Download raw body.
incpb socket ref count
Hi,
Instead of protecting inp_socket with special mutex when being freed
and reference counting in in_pcbsolock_ref(), better reference count
inp_socket.
When an inpcb is created, inp_socket is initialized with a socket
pointer that is reference counted. When the inpcb is freed, release
the socket reference. As incpb is reference counted itself, we can
always access the socket memory when we have a valid inpcb counter.

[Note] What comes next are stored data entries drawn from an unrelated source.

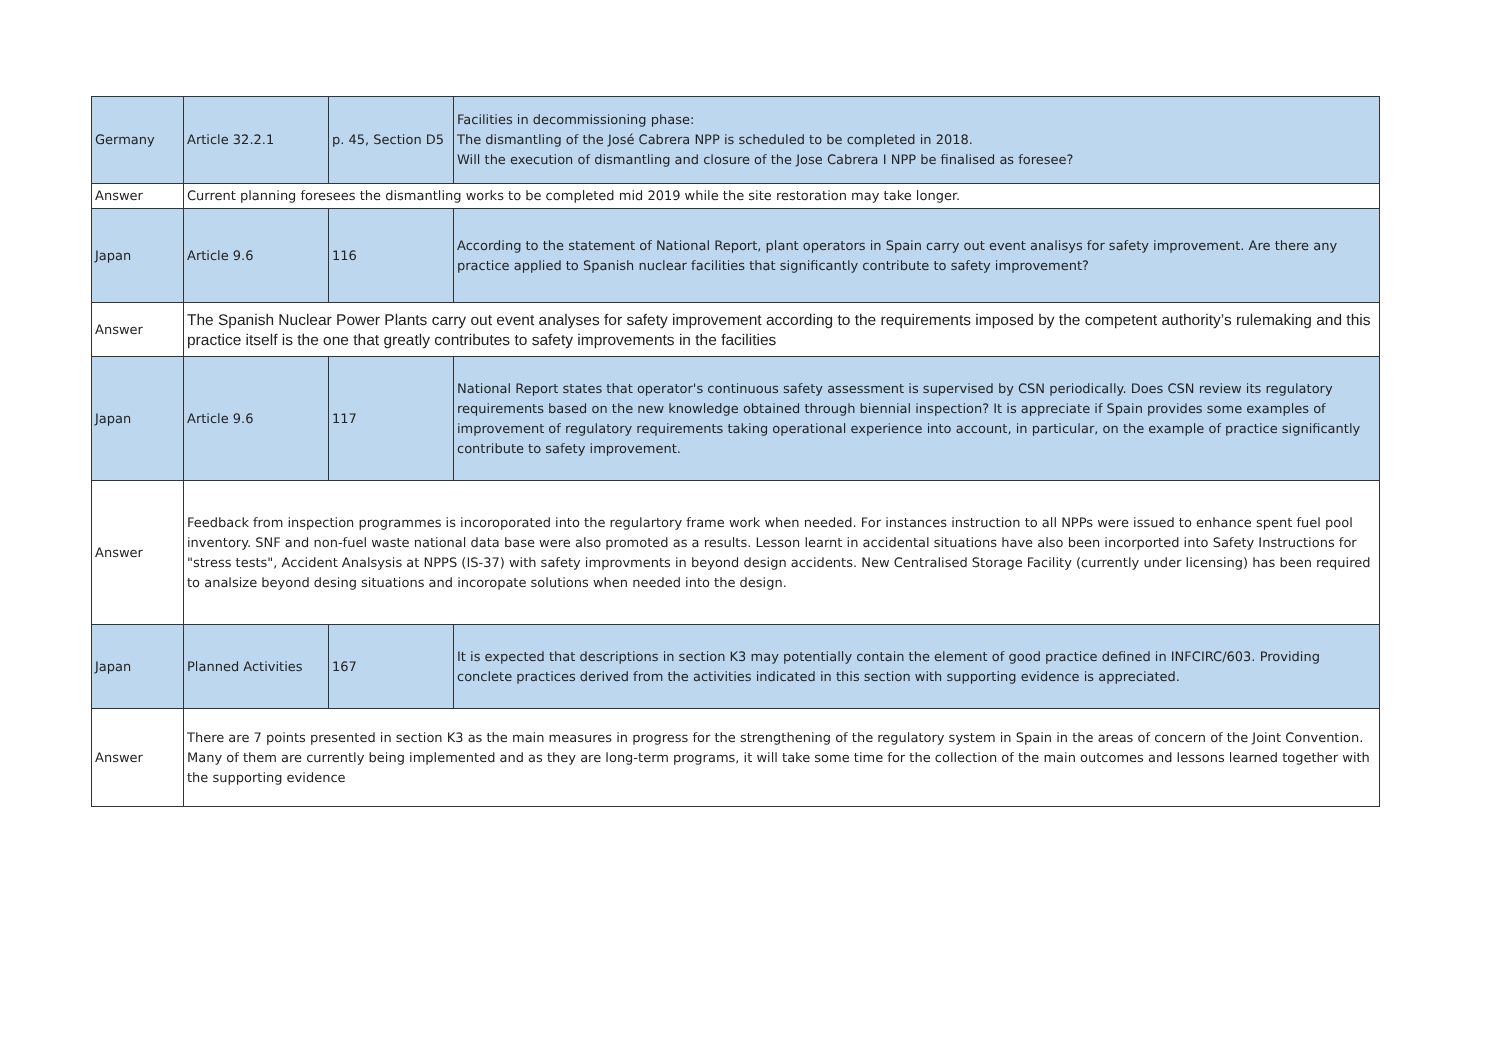| Germany | Article 32.2.1 | p. 45, Section D5 | Facilities in decommissioning phase: The dismantling of the José Cabrera NPP is scheduled to be completed in 2018. Will the execution of dismantling and closure of the Jose Cabrera I NPP be finalised as foresee? |
| Answer | Current planning foresees the dismantling works to be completed mid 2019 while the site restoration may take longer. | | |
| Japan | Article 9.6 | 116 | According to the statement of National Report, plant operators in Spain carry out event analisys for safety improvement. Are there any practice applied to Spanish nuclear facilities that significantly contribute to safety improvement? |
| Answer | The Spanish Nuclear Power Plants carry out event analyses for safety improvement according to the requirements imposed by the competent authority’s rulemaking and this practice itself is the one that greatly contributes to safety improvements in the facilities | | |
| Japan | Article 9.6 | 117 | National Report states that operator's continuous safety assessment is supervised by CSN periodically. Does CSN review its regulatory requirements based on the new knowledge obtained through biennial inspection? It is appreciate if Spain provides some examples of improvement of regulatory requirements taking operational experience into account, in particular, on the example of practice significantly contribute to safety improvement. |
| Answer | Feedback from inspection programmes is incoroporated into the regulartory frame work when needed. For instances instruction to all NPPs were issued to enhance spent fuel pool inventory. SNF and non-fuel waste national data base were also promoted as a results. Lesson learnt in accidental situations have also been incorported into Safety Instructions for "stress tests", Accident Analsysis at NPPS (IS-37) with safety improvments in beyond design accidents. New Centralised Storage Facility (currently under licensing) has been required to analsize beyond desing situations and incoropate solutions when needed into the design. | | |
| Japan | Planned Activities | 167 | It is expected that descriptions in section K3 may potentially contain the element of good practice defined in INFCIRC/603. Providing conclete practices derived from the activities indicated in this section with supporting evidence is appreciated. |
| Answer | There are 7 points presented in section K3 as the main measures in progress for the strengthening of the regulatory system in Spain in the areas of concern of the Joint Convention. Many of them are currently being implemented and as they are long-term programs, it will take some time for the collection of the main outcomes and lessons learned together with the supporting evidence | | |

in_pcbsolock() can just lock the socket, no reference counting
needed. This reduces contention a bit. As in_pcbdetach() is
protected by socket lock, in_pcbsolock() has to check so_pcb while
holding the lock to skip sockets that are being closed.
ok?
bluhm
Index: kern/kern_sysctl.c
===================================================================
RCS file: /data/mirror/openbsd/cvs/src/sys/kern/kern_sysctl.c,v
diff -u -p -r1.468 kern_sysctl.c
--- kern/kern_sysctl.c 9 May 2025 14:53:22 -0000 1.468
+++ kern/kern_sysctl.c 21 May 2025 04:50:15 -0000
@@ -1722,17 +1722,15 @@ do { \
mtx_enter(&(table)->inpt_mtx); \
while ((inp = in_pcb_iterator(table, inp, &iter)) != NULL) { \
if (buflen >= elem_size && elem_count > 0) { \
- mtx_enter(&inp->inp_sofree_mtx); \
- so = soref(inp->inp_socket); \
- mtx_leave(&inp->inp_sofree_mtx); \
+ mtx_leave(&(table)->inpt_mtx); \
+ NET_LOCK_SHARED(); \
+ so = in_pcbsolock(inp); \
if (so == NULL) \
continue; \
- mtx_leave(&(table)->inpt_mtx); \
- solock_shared(so); \
fill_file(kf, NULL, NULL, 0, NULL, NULL, p, \
so, show_pointers); \
- sounlock_shared(so); \
- sorele(so); \
+ in_pcbsounlock(inp, so); \
+ NET_UNLOCK_SHARED(); \
error = copyout(kf, dp, outsize); \
mtx_enter(&(table)->inpt_mtx); \
if (error) { \
Index: netinet/in_pcb.c
===================================================================
RCS file: /data/mirror/openbsd/cvs/src/sys/netinet/in_pcb.c,v
diff -u -p -r1.314 in_pcb.c
--- netinet/in_pcb.c 20 May 2025 05:51:43 -0000 1.314
+++ netinet/in_pcb.c 21 May 2025 04:50:15 -0000
@@ -236,8 +236,7 @@ in_pcballoc(struct socket *so, struct in
if (inp == NULL)
return (ENOBUFS);
inp->inp_table = table;
- inp->inp_socket = so;
- mtx_init(&inp->inp_sofree_mtx, IPL_SOFTNET);
+ inp->inp_socket = soref(so);
refcnt_init_trace(&inp->inp_refcnt, DT_REFCNT_IDX_INPCB);
inp->inp_seclevel.sl_auth = IPSEC_AUTH_LEVEL_DEFAULT;
inp->inp_seclevel.sl_esp_trans = IPSEC_ESP_TRANS_LEVEL_DEFAULT;
@@ -584,10 +583,9 @@ in_pcbdetach(struct inpcb *inp)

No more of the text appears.